There's a comfort that comes with logging into your banking app and seeing a healthy balance sitting there. It feels safe and reassuring, like your money is protected.
That's true, to a certain extent - but whilst your balance might not move, the value of that money is quietly shrinking.
Inflation (the rising cost of living) is the invisible hurdle that works against your savings. If inflation is 3% a year, £10,000 in your account today is equivalent to £7,400 in ten years' time. You haven't lost money on paper, but in real life… beyond the banking app, your money buys less.
That's the silent cost of keeping too much cash.

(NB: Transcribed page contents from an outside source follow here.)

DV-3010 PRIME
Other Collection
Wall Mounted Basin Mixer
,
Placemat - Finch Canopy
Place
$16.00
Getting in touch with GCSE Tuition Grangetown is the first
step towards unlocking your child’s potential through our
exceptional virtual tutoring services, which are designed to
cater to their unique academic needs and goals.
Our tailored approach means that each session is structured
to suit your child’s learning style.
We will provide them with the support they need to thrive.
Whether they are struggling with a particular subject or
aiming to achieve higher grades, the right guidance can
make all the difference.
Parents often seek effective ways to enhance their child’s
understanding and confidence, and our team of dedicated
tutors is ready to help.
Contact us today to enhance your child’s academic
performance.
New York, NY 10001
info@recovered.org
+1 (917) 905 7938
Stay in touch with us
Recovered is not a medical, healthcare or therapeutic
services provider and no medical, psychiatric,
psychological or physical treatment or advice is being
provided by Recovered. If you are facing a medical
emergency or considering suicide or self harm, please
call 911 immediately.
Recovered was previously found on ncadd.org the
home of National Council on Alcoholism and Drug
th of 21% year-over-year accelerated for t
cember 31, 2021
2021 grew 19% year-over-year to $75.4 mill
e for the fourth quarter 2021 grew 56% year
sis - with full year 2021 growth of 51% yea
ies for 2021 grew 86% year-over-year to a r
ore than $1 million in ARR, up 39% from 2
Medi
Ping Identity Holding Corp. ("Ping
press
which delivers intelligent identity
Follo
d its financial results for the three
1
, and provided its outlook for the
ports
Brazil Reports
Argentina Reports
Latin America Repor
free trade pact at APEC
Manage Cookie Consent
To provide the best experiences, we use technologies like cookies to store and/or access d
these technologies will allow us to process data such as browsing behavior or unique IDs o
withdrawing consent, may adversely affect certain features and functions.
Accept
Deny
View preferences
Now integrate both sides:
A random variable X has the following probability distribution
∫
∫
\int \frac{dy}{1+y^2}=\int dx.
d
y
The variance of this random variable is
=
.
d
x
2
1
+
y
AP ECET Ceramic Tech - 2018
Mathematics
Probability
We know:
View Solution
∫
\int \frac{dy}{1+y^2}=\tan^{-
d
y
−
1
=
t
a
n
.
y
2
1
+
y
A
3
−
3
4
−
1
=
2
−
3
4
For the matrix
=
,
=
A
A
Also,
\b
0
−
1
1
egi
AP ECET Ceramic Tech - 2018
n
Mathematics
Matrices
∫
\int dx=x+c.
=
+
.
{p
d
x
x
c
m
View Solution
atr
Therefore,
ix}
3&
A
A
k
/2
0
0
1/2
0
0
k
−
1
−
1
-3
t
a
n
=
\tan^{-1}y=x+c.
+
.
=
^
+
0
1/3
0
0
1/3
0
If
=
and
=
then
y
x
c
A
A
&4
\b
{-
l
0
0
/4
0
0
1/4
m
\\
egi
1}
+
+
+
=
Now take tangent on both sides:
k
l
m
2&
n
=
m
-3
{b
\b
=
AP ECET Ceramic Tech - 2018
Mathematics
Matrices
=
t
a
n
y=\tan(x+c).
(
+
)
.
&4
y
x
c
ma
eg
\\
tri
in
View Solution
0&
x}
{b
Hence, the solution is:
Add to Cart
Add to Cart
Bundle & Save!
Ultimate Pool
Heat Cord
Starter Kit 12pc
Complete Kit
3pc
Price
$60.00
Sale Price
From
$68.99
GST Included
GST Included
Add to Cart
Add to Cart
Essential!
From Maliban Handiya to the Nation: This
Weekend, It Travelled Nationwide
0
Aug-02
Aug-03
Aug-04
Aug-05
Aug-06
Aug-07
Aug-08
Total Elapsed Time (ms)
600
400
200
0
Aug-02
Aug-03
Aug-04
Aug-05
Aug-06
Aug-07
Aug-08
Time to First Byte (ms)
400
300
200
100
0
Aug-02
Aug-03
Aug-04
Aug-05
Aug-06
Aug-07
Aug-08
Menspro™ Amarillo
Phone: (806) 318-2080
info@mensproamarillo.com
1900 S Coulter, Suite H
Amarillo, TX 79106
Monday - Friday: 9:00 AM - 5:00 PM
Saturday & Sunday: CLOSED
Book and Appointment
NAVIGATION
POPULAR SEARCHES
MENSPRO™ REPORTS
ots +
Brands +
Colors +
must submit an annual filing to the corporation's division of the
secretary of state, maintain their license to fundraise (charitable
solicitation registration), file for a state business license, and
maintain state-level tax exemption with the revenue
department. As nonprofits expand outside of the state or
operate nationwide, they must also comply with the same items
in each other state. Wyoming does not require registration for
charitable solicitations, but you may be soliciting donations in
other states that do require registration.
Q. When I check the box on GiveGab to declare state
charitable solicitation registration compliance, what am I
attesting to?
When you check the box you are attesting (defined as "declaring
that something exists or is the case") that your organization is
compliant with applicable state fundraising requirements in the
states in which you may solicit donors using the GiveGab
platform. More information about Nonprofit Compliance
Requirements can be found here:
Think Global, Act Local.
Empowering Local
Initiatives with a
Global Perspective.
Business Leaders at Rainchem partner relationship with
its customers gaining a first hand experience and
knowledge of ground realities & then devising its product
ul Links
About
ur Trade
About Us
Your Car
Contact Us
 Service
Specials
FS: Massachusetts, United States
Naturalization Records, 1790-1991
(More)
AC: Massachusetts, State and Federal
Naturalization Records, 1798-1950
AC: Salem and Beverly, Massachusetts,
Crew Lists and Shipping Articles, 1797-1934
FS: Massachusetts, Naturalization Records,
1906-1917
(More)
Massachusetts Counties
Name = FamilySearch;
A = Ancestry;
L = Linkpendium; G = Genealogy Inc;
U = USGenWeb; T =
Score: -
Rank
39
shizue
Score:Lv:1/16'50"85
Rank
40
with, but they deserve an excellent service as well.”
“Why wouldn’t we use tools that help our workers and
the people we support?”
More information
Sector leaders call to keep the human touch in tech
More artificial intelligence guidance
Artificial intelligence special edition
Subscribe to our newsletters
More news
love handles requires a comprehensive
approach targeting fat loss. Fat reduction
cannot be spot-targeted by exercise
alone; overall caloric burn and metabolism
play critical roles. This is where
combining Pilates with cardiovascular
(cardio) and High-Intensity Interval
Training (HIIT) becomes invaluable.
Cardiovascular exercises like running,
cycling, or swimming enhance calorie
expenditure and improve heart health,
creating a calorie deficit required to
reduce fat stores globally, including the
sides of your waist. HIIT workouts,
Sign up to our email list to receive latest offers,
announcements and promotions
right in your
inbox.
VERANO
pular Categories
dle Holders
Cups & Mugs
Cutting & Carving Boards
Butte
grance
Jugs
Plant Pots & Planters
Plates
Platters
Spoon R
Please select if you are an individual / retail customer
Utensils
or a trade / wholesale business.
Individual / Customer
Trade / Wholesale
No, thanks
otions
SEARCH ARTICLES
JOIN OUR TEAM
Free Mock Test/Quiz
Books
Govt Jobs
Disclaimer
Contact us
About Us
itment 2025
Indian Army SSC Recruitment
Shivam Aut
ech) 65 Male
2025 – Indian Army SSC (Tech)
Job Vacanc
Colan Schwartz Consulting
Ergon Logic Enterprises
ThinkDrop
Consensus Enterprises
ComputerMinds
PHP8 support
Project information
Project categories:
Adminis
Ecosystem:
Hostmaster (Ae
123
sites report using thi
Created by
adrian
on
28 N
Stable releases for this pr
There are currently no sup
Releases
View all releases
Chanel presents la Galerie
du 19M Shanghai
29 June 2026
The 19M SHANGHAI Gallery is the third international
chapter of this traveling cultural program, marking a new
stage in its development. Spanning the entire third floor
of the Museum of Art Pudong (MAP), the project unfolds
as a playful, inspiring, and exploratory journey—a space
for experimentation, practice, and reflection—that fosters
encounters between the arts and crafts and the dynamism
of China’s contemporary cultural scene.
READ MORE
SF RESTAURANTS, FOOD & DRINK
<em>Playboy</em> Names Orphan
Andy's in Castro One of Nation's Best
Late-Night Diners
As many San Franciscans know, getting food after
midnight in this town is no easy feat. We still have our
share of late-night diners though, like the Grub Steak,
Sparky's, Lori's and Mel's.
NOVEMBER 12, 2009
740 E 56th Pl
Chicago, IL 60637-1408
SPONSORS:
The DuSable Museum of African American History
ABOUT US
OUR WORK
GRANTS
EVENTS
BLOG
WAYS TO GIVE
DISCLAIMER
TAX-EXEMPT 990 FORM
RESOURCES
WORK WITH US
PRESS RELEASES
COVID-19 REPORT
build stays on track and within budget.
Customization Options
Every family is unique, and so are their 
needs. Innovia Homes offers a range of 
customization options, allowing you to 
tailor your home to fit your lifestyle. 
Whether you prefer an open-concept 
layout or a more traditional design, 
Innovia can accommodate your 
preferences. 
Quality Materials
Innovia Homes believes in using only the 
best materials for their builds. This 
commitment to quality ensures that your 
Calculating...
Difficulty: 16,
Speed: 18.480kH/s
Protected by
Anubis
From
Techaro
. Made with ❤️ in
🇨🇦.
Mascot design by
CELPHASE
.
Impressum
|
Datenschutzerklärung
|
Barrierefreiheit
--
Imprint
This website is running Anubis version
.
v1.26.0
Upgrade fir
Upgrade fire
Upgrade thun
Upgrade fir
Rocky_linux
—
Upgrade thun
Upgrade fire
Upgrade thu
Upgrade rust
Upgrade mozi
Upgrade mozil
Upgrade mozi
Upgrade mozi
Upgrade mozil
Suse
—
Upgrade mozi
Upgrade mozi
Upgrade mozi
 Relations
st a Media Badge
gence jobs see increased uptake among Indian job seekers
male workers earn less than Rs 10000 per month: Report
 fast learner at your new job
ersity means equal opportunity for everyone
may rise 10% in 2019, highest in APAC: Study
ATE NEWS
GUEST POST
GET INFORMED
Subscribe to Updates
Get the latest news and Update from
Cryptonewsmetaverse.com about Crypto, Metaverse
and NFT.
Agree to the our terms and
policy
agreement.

However, cash is still important. It plays a crucial role in certain financial plans. Specifically, your emergency fund which needs to be easily accessible in any case… and short-term goals. Think, money you'll need in the next couple of years. In these cases, cash absolutely is king. It's liquid, accessible and reliable.
The problem comes when all of your money is sitting in cash, often because it feels safer than investing. The reality is, this approach leaves your wealth exposed to inflation erosion.
It's the financial equivalent of storing items in your fridge for too long. They'll look fine for a while… but eventually they'll go stale and you can't do as much with it as you could before.
So, what should you be considering?
- Keep your emergency fund & short-term funds in cash - it still serves a purpose
- Consider your time horizons - money that you won't need for at least 5 years, could be working harder in investments
- When investing - start small if it feels intimidating
The idea is not to abandon cash, it's about balance. Your emergency fund keeps you safe today whilst your investments protect your future self.
As a reminder, with investing - Capital is at risk.